The Swinging Sticks or Chaos Pendulum is the latest addition to the Convergent Science headquarters.
This kinetic sculpture embodies the essence of what makes CONVERGE CFD software unique: we can efficiently simulate chaos. Our CFD solver is mathematically and physically robust, and we allow the solver to predict where the mesh refinement is needed most.
Just like the Swinging Sticks, fluid flow in real-life, unsteady systems is complex and can be unpredictable. But just like the simplicity of the sculpture, CONVERGE provides you with a way to simulate chaos using a very simple set of input parameters.

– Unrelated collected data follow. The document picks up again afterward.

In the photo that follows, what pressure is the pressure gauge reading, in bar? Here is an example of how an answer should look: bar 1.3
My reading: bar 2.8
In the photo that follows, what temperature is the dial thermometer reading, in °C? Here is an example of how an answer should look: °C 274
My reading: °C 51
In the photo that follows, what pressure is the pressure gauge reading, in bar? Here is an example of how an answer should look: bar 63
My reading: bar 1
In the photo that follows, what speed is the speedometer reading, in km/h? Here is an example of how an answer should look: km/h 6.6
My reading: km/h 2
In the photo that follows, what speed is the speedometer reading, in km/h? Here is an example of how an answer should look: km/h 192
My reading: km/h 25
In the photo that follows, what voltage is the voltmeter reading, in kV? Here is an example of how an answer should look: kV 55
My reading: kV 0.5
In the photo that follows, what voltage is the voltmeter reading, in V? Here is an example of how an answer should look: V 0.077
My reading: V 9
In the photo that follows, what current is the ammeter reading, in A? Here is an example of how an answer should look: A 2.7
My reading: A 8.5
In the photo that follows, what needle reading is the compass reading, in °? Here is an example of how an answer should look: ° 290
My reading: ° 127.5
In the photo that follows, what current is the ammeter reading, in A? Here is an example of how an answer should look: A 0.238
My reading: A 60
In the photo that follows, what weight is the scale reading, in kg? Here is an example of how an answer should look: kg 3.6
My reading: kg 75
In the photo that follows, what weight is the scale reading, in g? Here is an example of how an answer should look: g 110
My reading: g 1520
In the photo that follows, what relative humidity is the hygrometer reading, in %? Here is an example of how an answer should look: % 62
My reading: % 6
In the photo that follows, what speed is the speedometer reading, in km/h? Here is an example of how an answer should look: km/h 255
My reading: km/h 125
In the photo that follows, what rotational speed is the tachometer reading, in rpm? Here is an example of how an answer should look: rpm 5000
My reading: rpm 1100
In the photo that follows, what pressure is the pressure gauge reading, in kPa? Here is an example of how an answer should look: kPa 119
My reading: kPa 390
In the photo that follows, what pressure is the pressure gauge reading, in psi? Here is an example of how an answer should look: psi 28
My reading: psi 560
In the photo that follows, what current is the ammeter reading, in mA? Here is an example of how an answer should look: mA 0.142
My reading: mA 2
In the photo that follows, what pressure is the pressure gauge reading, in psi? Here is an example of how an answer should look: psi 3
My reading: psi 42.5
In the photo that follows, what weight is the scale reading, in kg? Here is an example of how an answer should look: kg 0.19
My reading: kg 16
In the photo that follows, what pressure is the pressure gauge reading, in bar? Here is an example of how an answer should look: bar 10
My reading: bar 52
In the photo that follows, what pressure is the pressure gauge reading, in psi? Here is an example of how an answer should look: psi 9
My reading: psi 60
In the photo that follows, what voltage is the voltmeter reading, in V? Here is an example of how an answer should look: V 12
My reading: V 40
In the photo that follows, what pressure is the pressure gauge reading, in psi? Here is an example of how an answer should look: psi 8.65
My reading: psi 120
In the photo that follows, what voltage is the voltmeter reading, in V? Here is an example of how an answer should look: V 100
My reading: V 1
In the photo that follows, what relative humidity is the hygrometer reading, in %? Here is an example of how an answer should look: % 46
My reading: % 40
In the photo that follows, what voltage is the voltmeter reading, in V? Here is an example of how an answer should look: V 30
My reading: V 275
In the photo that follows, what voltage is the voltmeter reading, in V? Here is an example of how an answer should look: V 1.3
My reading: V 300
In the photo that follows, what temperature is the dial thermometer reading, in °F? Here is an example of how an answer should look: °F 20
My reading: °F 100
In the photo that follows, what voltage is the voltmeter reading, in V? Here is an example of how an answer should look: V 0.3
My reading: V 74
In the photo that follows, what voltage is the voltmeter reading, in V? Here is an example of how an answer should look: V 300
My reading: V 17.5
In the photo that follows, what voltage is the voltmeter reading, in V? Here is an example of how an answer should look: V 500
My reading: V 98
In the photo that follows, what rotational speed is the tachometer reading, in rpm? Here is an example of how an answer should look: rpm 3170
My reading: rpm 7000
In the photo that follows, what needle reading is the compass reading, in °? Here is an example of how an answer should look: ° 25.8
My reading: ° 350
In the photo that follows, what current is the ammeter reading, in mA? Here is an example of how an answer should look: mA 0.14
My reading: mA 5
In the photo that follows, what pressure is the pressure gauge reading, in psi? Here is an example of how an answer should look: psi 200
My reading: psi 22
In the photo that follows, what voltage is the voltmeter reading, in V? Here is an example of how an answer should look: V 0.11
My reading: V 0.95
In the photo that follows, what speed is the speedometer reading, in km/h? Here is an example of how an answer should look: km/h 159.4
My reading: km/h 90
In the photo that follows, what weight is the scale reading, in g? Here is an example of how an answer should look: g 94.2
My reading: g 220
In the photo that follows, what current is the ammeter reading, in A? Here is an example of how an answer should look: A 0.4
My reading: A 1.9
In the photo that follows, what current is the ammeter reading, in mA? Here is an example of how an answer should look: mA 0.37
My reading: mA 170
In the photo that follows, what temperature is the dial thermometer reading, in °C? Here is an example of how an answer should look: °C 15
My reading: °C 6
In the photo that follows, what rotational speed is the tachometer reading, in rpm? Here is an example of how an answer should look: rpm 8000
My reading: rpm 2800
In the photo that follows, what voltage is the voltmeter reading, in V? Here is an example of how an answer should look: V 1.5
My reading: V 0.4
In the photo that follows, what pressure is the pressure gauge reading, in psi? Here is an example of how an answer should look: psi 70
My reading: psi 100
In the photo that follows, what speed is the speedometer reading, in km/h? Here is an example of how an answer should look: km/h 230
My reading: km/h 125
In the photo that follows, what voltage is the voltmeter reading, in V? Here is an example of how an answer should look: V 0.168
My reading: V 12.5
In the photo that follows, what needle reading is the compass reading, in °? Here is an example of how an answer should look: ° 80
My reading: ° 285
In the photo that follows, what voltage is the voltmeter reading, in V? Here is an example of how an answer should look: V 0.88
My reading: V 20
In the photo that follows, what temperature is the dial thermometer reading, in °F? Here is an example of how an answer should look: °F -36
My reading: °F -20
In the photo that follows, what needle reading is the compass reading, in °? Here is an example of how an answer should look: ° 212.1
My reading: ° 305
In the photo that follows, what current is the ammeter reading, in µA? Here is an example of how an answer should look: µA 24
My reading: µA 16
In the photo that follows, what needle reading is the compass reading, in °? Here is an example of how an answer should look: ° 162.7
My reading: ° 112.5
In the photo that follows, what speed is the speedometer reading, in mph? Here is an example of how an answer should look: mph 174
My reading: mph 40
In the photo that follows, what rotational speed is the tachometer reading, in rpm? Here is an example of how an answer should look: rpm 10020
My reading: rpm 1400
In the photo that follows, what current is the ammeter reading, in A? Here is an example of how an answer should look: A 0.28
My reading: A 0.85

A few weeks ago, this unrepeatable pattern concept was at the heart of a riveting company-wide discussion about cycle-to-cycle variation in unsteady systems. In a physical system, flow phenomena can vary from experiment to experiment, even when all of the initial conditions are identical, due to slight physical perturbations that grow and induce a larger effect on the flow as they propagate through the fluid domain. Some call this the butterfly effect.
Our discussion focused on how numerical perturbations can have this same effect on an unsteady system. These numerical perturbations can be caused by seemingly negligible rounding differences or changes to a random number seed. We are highly encouraged by our ability to predict this cycle-to-cycle variation in unsteady systems.
Despite how dry and technical “cycle-to-cycle variations in unsteady systems” sounds, the conversation was truly fascinating. Being in that room with a few dozen passionate PhDs, mechanical engineers, and CFD specialists was one of the most thought-provoking experiences I’ve ever had.